WARREN School panel reviews construction plans
The 14 architectural firms that have submitted proposals will be whittled to three.
By DENISE DICK
VINDICATOR TRUMBULL STAFF
WARREN -- Although they don't know when money for new buildings will come through from the state, city school officials are trying to have things in place when it does.
The Ohio School Facilities Commission has recommended a plan to build eight elementary schools, two middle schools and a high school and to renovate Western Reserve Middle School.
The district, which includes Warren G. Harding High School, three middle schools and 13 elementaries, proposed an alternative plan earlier this year that OSFC also approved.
The school district's plan proposes a new high school and three new kindergarten-through-eighth-grade buildings in three quadrants of the city.
In the fourth quadrant, Reserve would be renovated and used as a kindergarten-through-eighth-grade building.
District business manager Jim Russo said the district was concerned about space problems under the original plan for elementary schools.
Under the initial plan proposed by the state, the district might have to raze the elementary buildings and rebuild in the same places because of a lack of land. That presents a problem of where to house the pupils in the meantime, Russo said.
The district's four-quadrant plan eliminates the space issue.
School board member Linda Metzendorf said the board's facilities committee is reviewing proposals from architectural firms. The committee includes Russo, Metzendorf and board member Nick Frankos Sr.
Russo said they have received proposals from 14 firms. The committee plans to review the proposals and whittle the list to three firms, which will be interviewed by the full school board, Russo said.
Metzendorf hopes that happens by the end of October.
The district has been in line for more than a year to receive $100 million for a building project.
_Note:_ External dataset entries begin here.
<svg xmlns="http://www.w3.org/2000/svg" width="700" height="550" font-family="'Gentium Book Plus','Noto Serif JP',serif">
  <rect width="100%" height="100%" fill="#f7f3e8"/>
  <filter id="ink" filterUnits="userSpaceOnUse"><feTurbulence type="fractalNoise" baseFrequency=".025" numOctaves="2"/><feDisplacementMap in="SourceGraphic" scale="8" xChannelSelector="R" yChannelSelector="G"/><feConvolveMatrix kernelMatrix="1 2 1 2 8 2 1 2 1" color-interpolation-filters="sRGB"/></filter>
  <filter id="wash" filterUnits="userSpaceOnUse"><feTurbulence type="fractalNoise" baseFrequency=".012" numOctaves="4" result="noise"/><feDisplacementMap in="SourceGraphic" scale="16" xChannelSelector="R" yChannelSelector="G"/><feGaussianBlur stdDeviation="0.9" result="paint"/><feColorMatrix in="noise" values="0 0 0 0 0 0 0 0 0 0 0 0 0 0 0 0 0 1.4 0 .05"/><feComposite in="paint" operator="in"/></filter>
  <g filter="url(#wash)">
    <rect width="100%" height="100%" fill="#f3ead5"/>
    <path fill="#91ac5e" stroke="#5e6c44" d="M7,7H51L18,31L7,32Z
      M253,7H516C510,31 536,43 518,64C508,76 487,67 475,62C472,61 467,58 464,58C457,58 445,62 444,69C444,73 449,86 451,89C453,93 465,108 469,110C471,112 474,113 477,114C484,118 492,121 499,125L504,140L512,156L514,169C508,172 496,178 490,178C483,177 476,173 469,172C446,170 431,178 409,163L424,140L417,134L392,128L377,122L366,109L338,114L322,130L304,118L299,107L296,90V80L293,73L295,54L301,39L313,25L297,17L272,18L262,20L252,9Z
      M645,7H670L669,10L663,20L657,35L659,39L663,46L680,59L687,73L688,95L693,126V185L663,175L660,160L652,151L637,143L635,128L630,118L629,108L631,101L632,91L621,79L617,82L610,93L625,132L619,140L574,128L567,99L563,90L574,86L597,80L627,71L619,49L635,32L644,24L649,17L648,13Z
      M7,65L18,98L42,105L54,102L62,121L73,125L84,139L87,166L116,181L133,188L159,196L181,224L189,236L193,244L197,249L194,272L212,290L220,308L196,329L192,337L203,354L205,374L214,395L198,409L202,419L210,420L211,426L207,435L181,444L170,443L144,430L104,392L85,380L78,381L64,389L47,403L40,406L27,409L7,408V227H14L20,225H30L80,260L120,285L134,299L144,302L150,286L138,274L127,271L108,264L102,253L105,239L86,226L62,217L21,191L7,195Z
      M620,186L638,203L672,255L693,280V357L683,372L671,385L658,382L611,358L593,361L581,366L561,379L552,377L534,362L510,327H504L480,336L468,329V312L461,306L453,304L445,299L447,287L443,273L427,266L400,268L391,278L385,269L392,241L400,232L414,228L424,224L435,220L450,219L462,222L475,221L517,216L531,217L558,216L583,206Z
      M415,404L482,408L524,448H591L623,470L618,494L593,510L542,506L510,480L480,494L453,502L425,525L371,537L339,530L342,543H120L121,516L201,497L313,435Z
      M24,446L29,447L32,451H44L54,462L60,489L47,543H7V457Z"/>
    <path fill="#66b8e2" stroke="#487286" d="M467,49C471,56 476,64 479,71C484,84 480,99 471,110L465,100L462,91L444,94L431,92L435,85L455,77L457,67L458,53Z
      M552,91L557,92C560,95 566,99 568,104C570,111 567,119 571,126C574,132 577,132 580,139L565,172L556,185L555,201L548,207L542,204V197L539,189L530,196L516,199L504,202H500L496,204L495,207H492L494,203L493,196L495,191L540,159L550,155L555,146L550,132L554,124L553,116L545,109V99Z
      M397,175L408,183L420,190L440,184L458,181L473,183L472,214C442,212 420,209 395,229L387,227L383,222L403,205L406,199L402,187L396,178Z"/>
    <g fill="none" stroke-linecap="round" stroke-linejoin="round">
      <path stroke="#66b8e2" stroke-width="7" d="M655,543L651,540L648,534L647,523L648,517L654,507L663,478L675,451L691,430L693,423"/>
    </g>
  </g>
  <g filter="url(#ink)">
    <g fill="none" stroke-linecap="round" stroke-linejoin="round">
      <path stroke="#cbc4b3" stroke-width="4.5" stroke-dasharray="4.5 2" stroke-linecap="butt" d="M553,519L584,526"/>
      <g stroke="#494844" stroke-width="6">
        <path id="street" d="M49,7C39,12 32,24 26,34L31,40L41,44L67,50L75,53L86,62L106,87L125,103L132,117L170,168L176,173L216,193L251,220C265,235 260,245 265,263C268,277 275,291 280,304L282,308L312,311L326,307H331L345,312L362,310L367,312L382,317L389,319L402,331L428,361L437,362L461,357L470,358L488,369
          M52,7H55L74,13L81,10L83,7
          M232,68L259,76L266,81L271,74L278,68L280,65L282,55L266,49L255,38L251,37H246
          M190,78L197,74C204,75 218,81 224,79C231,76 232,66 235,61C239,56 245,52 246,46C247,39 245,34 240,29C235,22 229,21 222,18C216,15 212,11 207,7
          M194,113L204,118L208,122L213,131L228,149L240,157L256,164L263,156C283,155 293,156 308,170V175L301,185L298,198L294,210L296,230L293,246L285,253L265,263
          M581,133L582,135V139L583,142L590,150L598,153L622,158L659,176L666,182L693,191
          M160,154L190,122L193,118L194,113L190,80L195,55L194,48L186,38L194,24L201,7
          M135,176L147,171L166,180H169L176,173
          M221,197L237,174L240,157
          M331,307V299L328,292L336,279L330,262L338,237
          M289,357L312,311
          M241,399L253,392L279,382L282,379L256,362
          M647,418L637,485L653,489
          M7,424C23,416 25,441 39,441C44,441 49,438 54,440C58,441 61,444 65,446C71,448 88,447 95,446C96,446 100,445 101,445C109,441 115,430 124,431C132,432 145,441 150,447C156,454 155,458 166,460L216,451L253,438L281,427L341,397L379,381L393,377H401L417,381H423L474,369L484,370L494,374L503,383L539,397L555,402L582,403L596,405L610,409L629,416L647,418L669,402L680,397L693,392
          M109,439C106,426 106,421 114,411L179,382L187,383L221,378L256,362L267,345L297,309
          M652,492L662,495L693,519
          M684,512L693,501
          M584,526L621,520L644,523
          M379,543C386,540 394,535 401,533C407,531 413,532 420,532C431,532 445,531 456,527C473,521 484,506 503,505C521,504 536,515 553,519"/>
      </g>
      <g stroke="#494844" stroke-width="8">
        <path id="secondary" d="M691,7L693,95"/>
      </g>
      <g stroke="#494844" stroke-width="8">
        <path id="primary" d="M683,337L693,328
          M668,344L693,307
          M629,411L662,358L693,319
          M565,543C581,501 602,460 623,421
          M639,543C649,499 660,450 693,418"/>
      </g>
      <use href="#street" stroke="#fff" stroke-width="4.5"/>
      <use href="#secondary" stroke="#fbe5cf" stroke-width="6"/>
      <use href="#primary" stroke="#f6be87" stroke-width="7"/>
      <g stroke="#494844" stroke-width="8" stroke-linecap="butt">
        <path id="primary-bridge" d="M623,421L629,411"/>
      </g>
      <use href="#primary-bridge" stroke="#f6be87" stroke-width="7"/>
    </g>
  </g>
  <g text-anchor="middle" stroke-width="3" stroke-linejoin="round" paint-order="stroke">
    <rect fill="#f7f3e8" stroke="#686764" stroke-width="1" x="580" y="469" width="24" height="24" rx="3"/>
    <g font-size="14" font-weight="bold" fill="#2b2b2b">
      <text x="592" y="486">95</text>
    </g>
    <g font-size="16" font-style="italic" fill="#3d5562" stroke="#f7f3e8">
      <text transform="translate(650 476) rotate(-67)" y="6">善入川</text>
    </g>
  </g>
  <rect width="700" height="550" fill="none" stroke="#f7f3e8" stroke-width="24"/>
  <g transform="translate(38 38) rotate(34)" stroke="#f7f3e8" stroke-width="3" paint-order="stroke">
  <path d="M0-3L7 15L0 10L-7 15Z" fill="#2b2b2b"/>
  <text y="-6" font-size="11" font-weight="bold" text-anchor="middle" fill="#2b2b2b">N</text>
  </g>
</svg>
The remainder of the money needed would have to come from local sources such as a bond issue.
Officials don't know when the state money will come through, but Russo wants to move along with the process so that when it does, the district is ready to move ahead.
Having an architect on board would also enable the district to have a better idea of costs involved so officials can take the ideas to the community to see what the public wants and is willing to pay for.
The state says schools will be replaced if the cost of renovation exceeds by two-thirds the cost of new construction.
If a community wants to keep a building whose renovation exceeds the two-thirds rule, it must come up with the money.